La pregunta radical ante este fenómeno de la cruel insensibilidad humana es cuál es su causa o cuáles son sus causas, porque seguramente hay más de una y se manifiestan de forma diversa en las diversas situaciones personales. En situaciones de personas con carencias similares se puede dar una forma de insensibilidad que es competencia por los pocos recursos existentes, aunque también se dan ejemplos sublimes de compartir la pobreza. Pero en el caso que presenta la parábola, la insensibilidad del que “se vestía de púrpura y lino y banqueteaba cada día” tiene que ver con la falsa convicción de una superioridad moral, de unos derechos propios y diversos que le da el mayor número de bienes e incluso de llegar a sentir la presencia del pobre ya no sólo como incomodidad, sino incluso como denuncia silenciosa o como amenaza. Y en ese caso, es mejor no ver, no mirar, ignorar…

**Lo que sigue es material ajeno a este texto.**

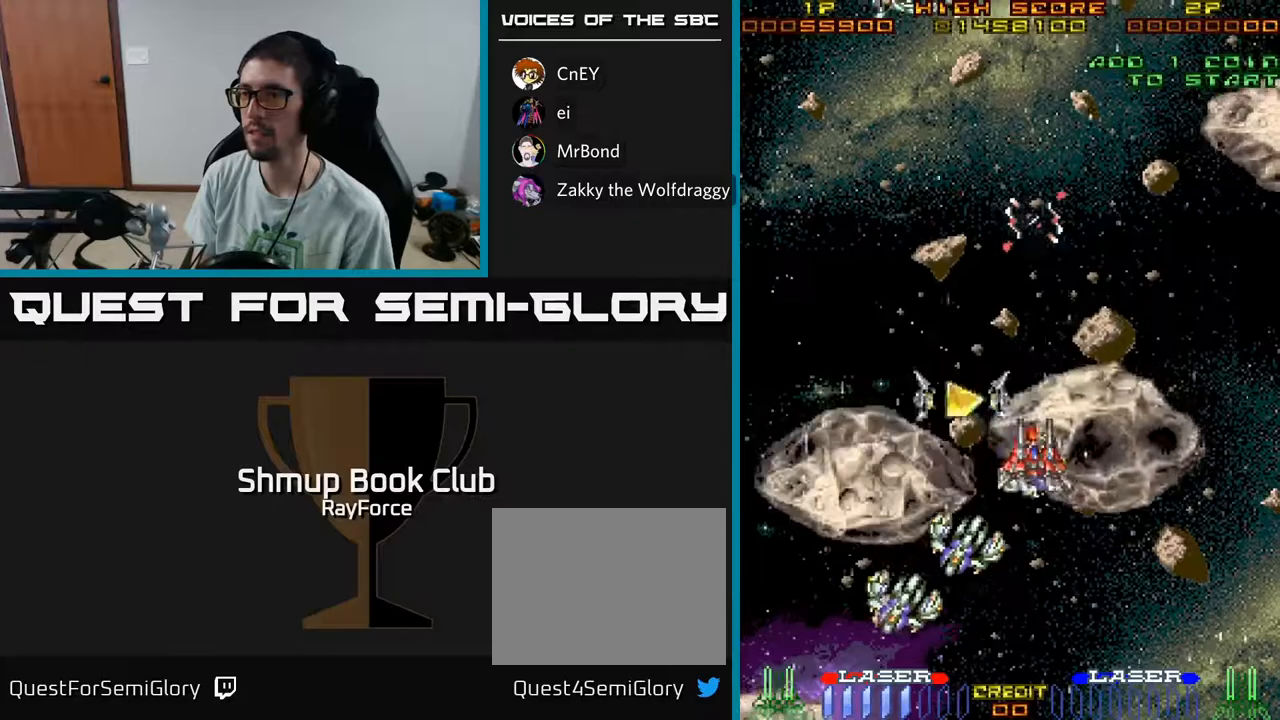
{"buttons": [], "left_stick": "center", "right_stick": "center", "events": [[250, "DPAD_RIGHT", "up"], [367, "DPAD_DOWN", "down"], [417, "DPAD_DOWN", "up"]]}
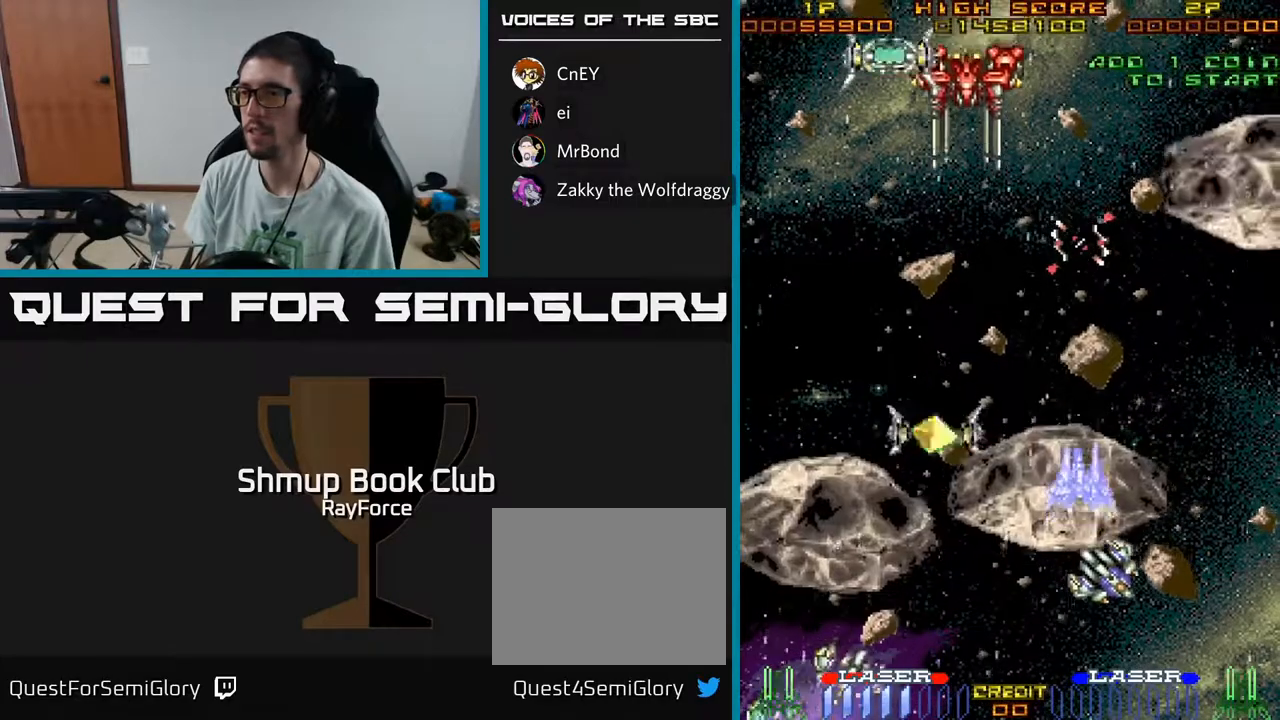
{"buttons": [], "left_stick": "center", "right_stick": "center", "events": [[33, "DPAD_DOWN", "down"], [83, "DPAD_DOWN", "up"], [183, "DPAD_DOWN", "down"], [217, "DPAD_DOWN", "up"], [300, "DPAD_DOWN", "down"], [367, "DPAD_DOWN", "up"], [450, "DPAD_DOWN", "down"], [500, "DPAD_DOWN", "up"]]}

Cuando se entra en dinámica de insensibilidad en cualquiera de sus formas, hay un peligro tremendo: que esa insensibilidad vaya a más, que cada vez más los ojos se cierren y el corazón se endurezca ante el sufrimiento humano. Comienza entonces la persona que ha endurecido su sensibilidad a elaborar una serie de discursos y justificaciones que tratan de avalar una conducta inhumana. Y eso no hay quien lo pare. Ese es el duro final de la parábola de hoy: “no se convencerán ni aunque resucite un muerto”.

“Tienen a Moisés y a los profetas: que los escuchen”. Y nosotros tenemos las palabras de Jesús cuando habla del juicio definitivo sobre la vida humana: “Cada vez que lo hicisteis con uno de estos mis hermanos más pequeños, conmigo lo hicisteis” (Mateo 25, 40).